── Source information ──

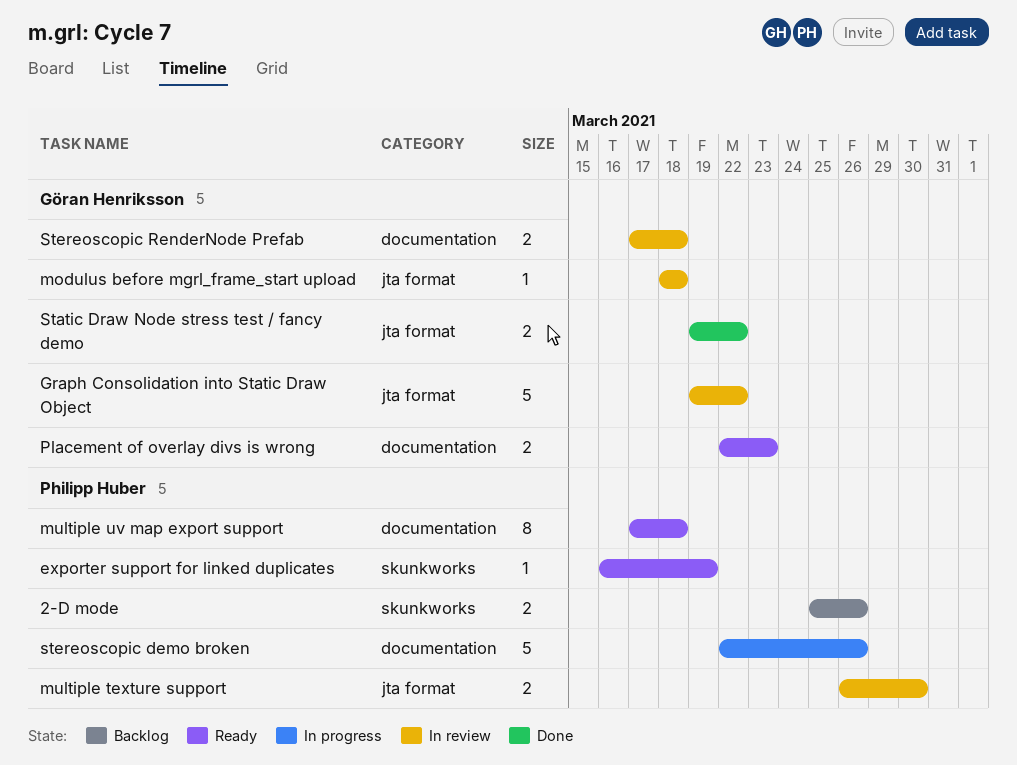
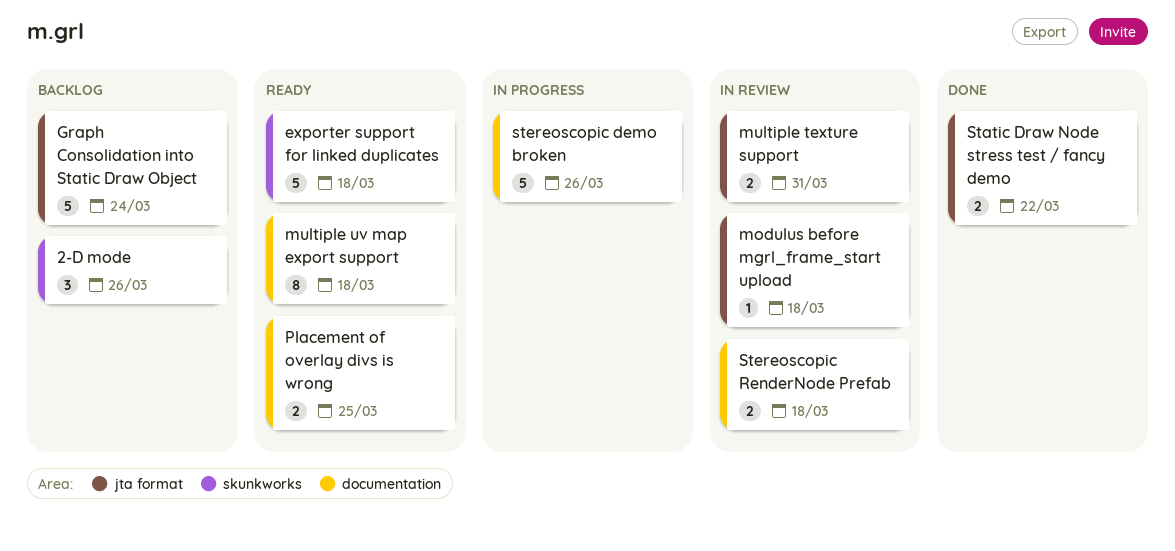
2-D mode, estimate: 2 -> 3
exporter support for linked duplicates, estimate: 1 -> 5
exporter support for linked duplicates, due: Mar 19 -> Mar 18
Graph Consolidation into Static Draw Object, status: In review -> Backlog
Graph Consolidation into Static Draw Object, due: Mar 22 -> Mar 24
multiple texture support, due: Mar 30 -> Mar 31
Placement of overlay divs is wrong, due: Mar 23 -> Mar 25

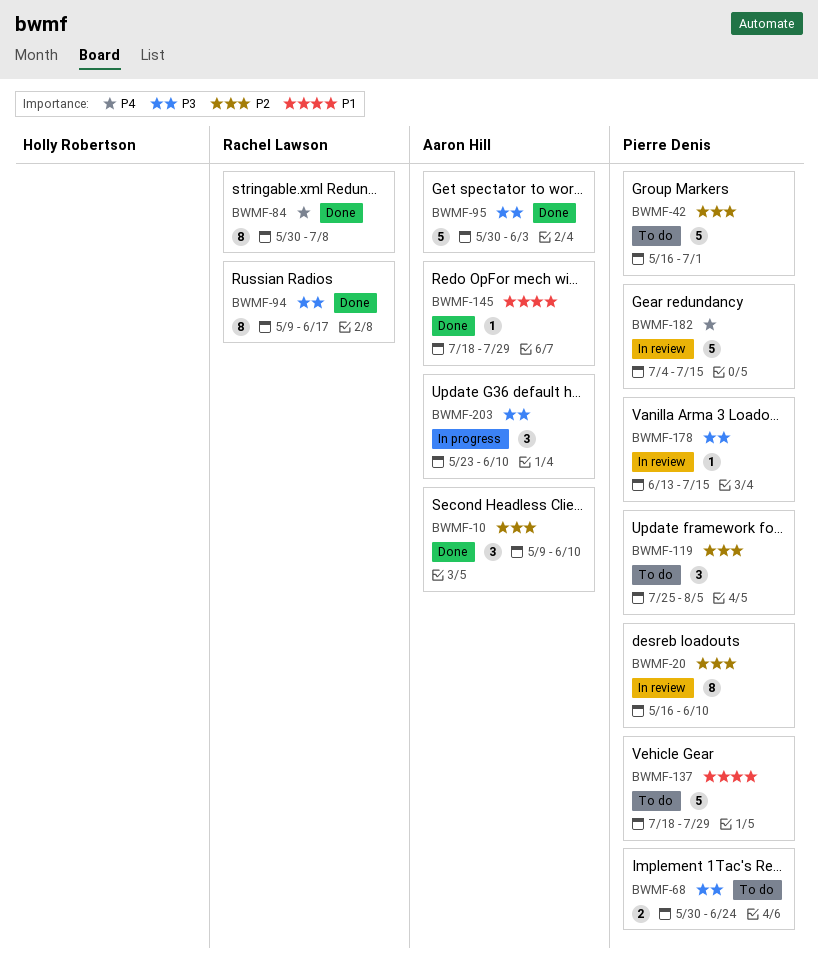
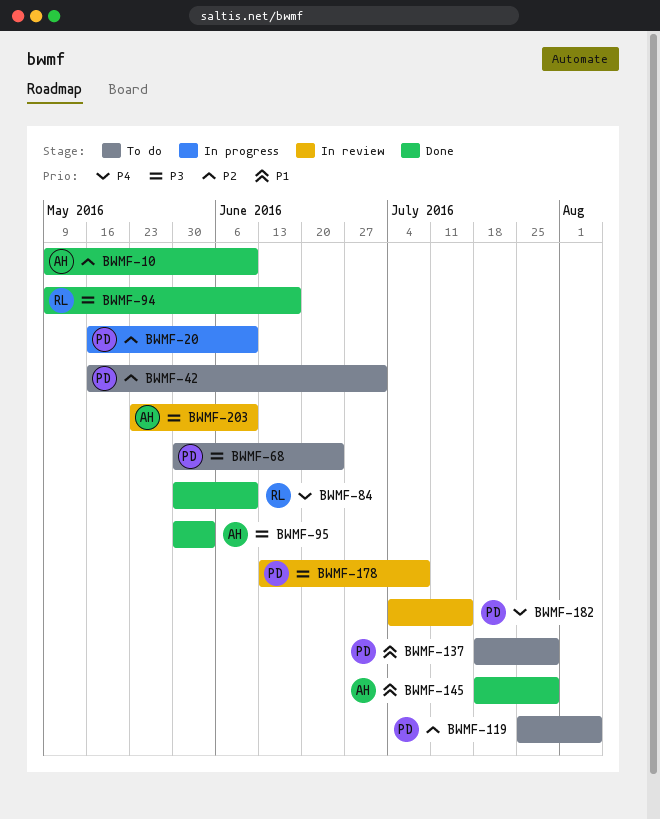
BWMF-20, status: In review -> In progress
BWMF-84, due: Jul 8 -> Jun 10
BWMF-178, due: Jul 15 -> Jul 8
BWMF-203, status: In progress -> In review

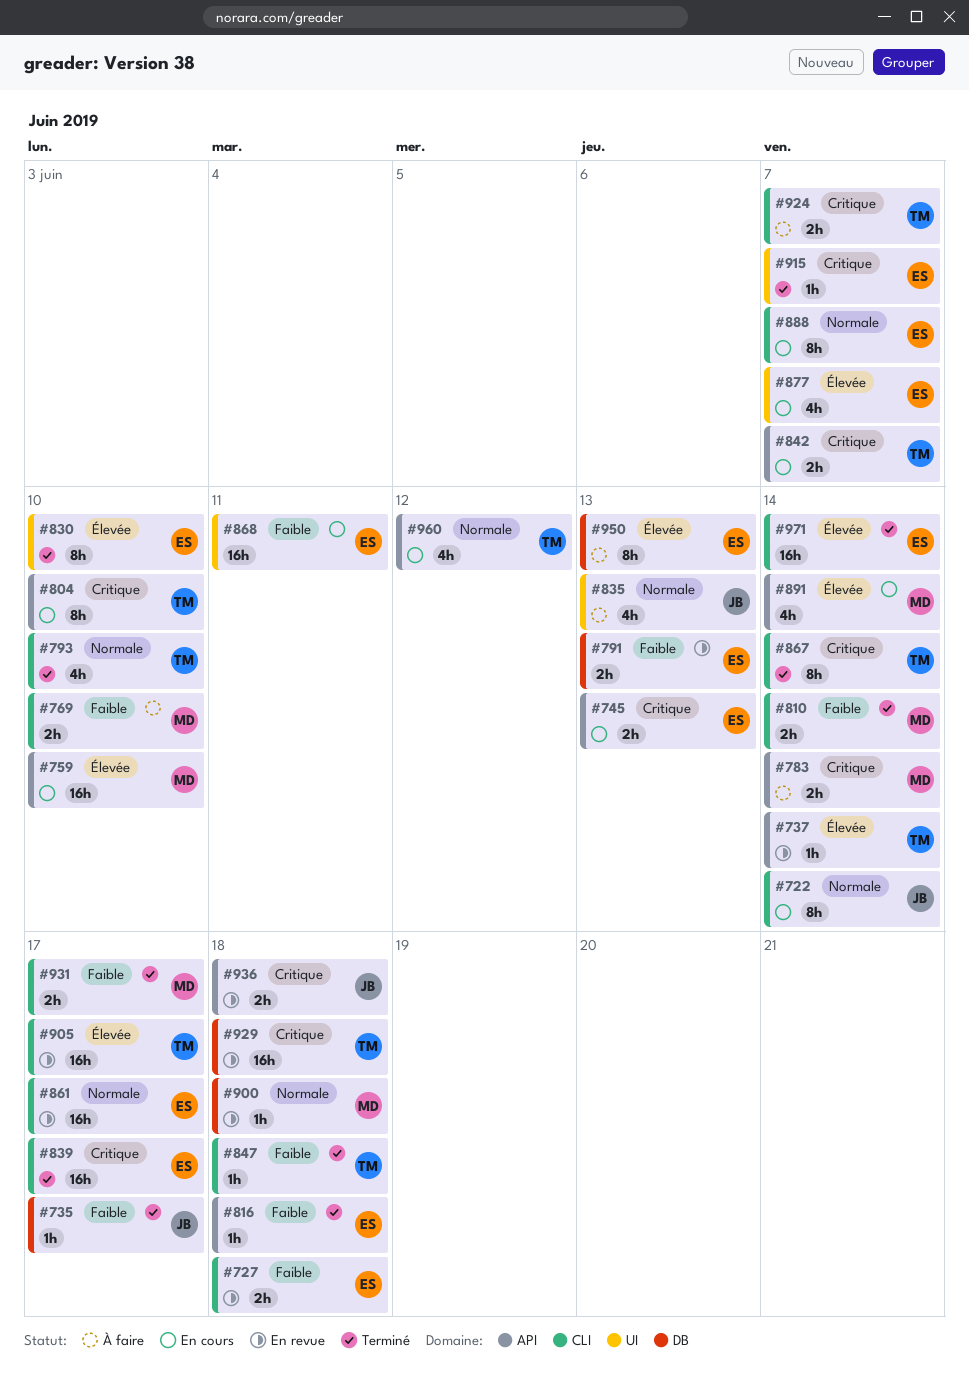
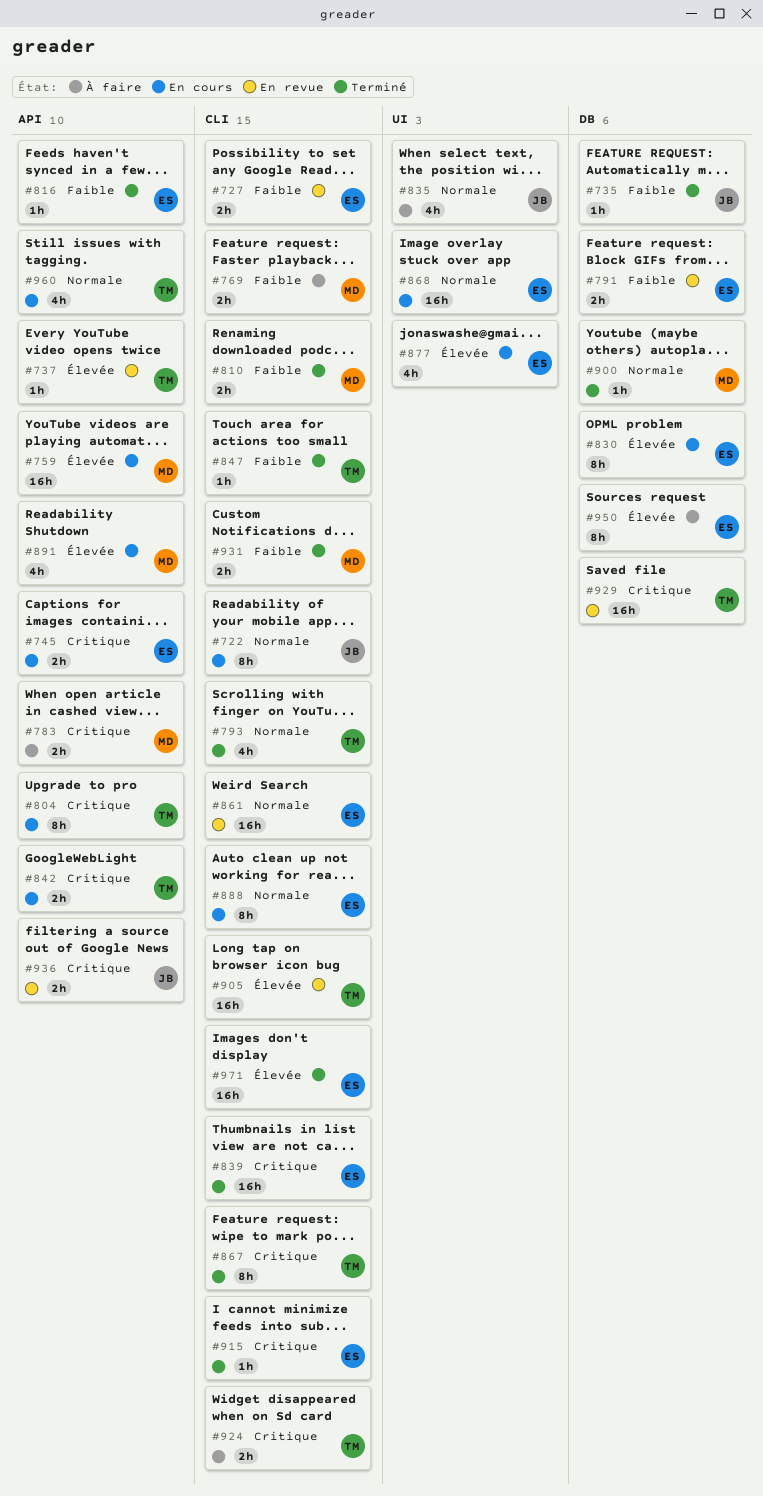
#830, status: Terminé -> En cours
#830, label: UI -> DB
#868, priority: Faible -> Normale
#900, status: En revue -> Terminé
#915, label: UI -> CLI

───

Exercise description
Of all the lines above, tally those with the word "support". Write the total only.

Answer to this task
3